16 de dez de 2006

Como se escreve uma derrota

Até imagino a cena: reunidos os três, o prefeito abúlico, o homem do nome plural (de que mesmo?) e o cunhado boca mole, até então presidente do DAE; este último chama o jogo para si, "- Deixa comigo, resolvo a parada.". E lá vão eles correndo atrás de publicar no diário oficial a primeira medida necessária, a demissão do dito cujo para poder retornar à câmara.

E, no dia seguinte, lá foi ele, bem cedinho, para começar "a articular". Gozada essa forma que os políticos inventaram de expressar esse tipo de ação: articular.

Articula daqui, articula dali, o cunhado parecia que era até do ramo, causou espécie, a imprensa ficou impressionada, alguns correram mudar suas apostas, a oposição parecia derrotada.


O cunhado, soberbo, contava vitória, parecia até que poderia, se quisesse, mudar o quadro todo e ser ele mesmo o presidente da câmara.

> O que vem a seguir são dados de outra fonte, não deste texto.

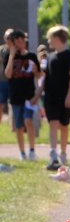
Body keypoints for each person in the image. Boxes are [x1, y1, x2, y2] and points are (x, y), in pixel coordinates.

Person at [42, 25, 70, 169]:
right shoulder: (50, 57)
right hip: (51, 96)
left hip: (64, 96)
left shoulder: (68, 55)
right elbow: (46, 78)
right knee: (53, 123)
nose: (48, 41)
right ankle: (53, 155)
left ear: (56, 38)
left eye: (50, 38)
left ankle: (63, 153)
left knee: (64, 125)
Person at [4, 29, 40, 161]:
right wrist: (12, 56)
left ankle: (32, 150)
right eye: (17, 42)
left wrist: (36, 70)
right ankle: (22, 153)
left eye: (22, 41)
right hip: (15, 96)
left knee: (28, 121)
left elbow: (39, 75)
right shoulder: (8, 56)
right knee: (18, 126)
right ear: (13, 43)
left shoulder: (31, 56)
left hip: (29, 96)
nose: (21, 44)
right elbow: (7, 74)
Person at [0, 29, 14, 125]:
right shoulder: (1, 50)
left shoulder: (17, 50)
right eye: (7, 37)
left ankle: (13, 125)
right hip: (2, 80)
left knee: (13, 104)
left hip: (14, 81)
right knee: (1, 103)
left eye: (11, 37)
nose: (9, 40)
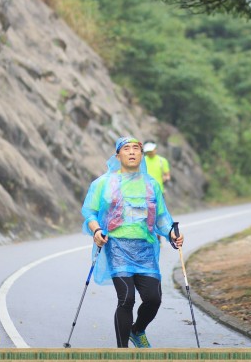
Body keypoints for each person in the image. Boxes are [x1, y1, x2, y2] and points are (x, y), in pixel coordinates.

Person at [81, 136, 184, 348]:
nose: (131, 152)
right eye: (126, 148)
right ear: (117, 155)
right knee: (126, 299)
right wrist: (97, 230)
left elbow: (161, 217)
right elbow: (90, 212)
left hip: (145, 250)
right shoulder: (104, 183)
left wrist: (171, 234)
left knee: (153, 299)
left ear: (141, 155)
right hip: (117, 247)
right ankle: (123, 352)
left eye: (136, 148)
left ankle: (137, 331)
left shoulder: (151, 185)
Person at [143, 140, 171, 244]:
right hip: (145, 192)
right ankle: (149, 237)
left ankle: (158, 238)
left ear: (155, 149)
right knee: (146, 215)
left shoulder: (162, 161)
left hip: (159, 192)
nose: (150, 152)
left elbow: (167, 175)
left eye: (151, 150)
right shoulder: (142, 161)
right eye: (148, 151)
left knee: (158, 214)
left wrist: (166, 178)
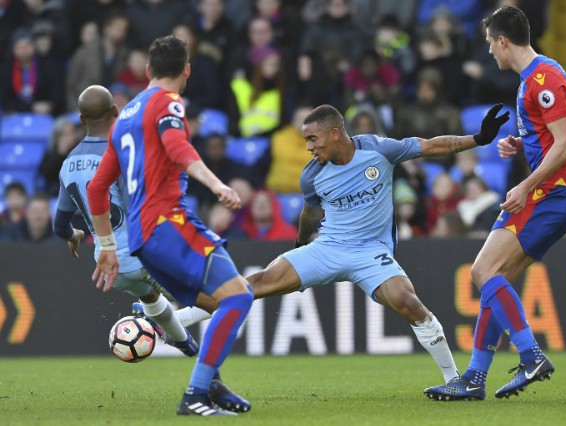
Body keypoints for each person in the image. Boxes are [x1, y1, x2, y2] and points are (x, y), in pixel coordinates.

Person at [245, 103, 510, 389]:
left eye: (312, 139)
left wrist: (478, 139)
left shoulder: (378, 150)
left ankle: (453, 380)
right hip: (329, 246)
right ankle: (187, 322)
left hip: (371, 251)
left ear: (334, 134)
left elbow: (429, 146)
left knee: (409, 302)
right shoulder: (311, 175)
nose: (308, 147)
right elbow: (310, 213)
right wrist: (299, 244)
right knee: (258, 282)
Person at [424, 5, 566, 402]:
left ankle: (531, 355)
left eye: (489, 44)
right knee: (493, 277)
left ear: (503, 41)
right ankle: (474, 378)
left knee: (483, 269)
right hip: (556, 189)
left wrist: (524, 185)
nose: (489, 53)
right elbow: (558, 137)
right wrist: (522, 144)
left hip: (554, 191)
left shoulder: (543, 77)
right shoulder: (532, 79)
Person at [86, 36, 253, 416]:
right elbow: (177, 145)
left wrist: (108, 247)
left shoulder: (124, 115)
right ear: (187, 71)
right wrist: (216, 184)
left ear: (147, 71)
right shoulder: (167, 102)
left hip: (143, 240)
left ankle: (211, 385)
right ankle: (195, 394)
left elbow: (98, 188)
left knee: (225, 300)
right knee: (240, 297)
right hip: (168, 223)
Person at [53, 85, 208, 360]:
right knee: (225, 293)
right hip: (145, 252)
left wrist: (73, 235)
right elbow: (139, 207)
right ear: (116, 111)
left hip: (110, 265)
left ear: (80, 119)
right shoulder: (123, 154)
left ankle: (185, 344)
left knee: (150, 298)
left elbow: (59, 226)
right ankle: (180, 328)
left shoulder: (67, 165)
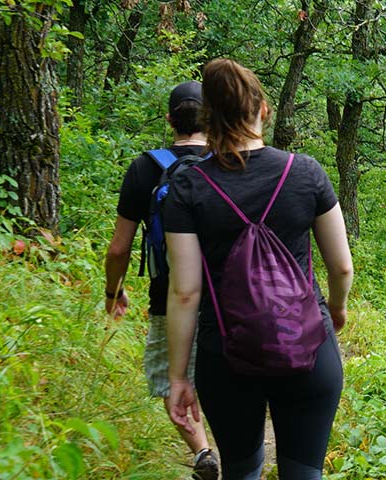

Seus parceiros, o prefeito abúlico e o homem de nome plural, comemoravam e riam de alegria e júbilo. "- Ganhamos essa.", diziam a quem quisesse ouvir.

Só não contavam com uma coisa: a oposição sabe articular também. Quietinha, calmamente, foi se reorganizando e preparando o bote. Soube perceber que o adversário era forte, poderoso, estava bem armado, cheio de presentes e amor para dar.

A oposição soube reconhecer a força do adversário, e esse foi o primeiro diferencial, pois o cunhado prepotente fez o oposto: não reconheceu a força da oposição, tentou humilhar pessoas que têm mais experiência, mais amor por uma causa e até mais votos que ele.

Além do poder e do dinheiro, o cunhado tinha outras coisas: prepotência, arrogância, petulância, características que não se disfarça em tão pouco tempo que restava para a batalha final. Bem que o cunhado perna bamba se fez de bonzinho, prometeu mundos e fundos, jurou lealdade e fidelidade, pediu desculpas, e houve mesmo quem acreditasse nele.

Mas a oposição soube desmascará-lo, bem como ao prefeito abúlico e ao outro do trio, nesses dias o verdadeiro trio ternura. Não foi difícil demonstrar que os apelos e as promessas eram, além de tardias, falsas como uma nota de 3 reais.

O cunhado não poderia ter mudado assim, da água para o vinho, em tão pouco tempo. Seus principais traços não poderiam ter sido apagados tão rapidamente. Foi fácil fazer perceber isso.


Ao mesmo tempo que sua máscara foi sendo desconstruída, ele mesmo facilitou o serviço da oposição e, como não poderia deixar de ser, ficou balangando o beiço e o cigarro caiu. Mais tarde cairia até o queixo, como pudemos ver na hora da derrota.

Conversei com alguns políticos experientes que me disseram que o erro foi ter feito essa jogada, esse roque fora de hora. Se o prefeito mesmo tivesse conduzido pessoalmente as negociações, haveria um acordo de composição da mesa. Alguns acham que nem a presidência estaria fora de cogitação, se assim tivesse o prefeito agido.

Mas não, eles queriam abocanhar tudo, queriam submeter a câmara ao executivo e a oposição a um vexame.

Deu tudo errado para eles, e para nós deu tudo certo.

Sabem por que digo nós? Nunca vi ou soube de uma eleição de mesa da câmara tão comemorada. Na noite pensei em ir ao Bar do Português, acabei indo a outro bar mais perto de casa, o comentário era geral. Tive até que suportar algumas gozações por ter feito campanha para o prefeito abúlico. Eu mereço.

Mas bebi a derrota da arrogância.

A esperança venceu o medo. A seriedade, a humildade e a honradez venceram a petulância, a arrogância e a prepotência.